----- Given data -----
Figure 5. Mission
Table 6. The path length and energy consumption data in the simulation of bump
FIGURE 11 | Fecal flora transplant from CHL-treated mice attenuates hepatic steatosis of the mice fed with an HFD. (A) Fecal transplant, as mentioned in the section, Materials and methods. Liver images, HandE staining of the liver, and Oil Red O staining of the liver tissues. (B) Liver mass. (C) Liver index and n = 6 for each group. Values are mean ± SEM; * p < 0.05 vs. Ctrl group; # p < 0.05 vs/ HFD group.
-----
Work item
Up to and including the last line of the data, copy each line exactly, starting with the line that contains "Table 6. The".

Answer for the task
Table 6. The path length and energy consumption data in the simulation of bump
FIGURE 11 | Fecal flora transplant from CHL-treated mice attenuates hepatic steatosis of the mice fed with an HFD. (A) Fecal transplant, as mentioned in the section, Materials and methods. Liver images, HandE staining of the liver, and Oil Red O staining of the liver tissues. (B) Liver mass. (C) Liver index and n = 6 for each group. Values are mean ± SEM; * p < 0.05 vs. Ctrl group; # p < 0.05 vs/ HFD group.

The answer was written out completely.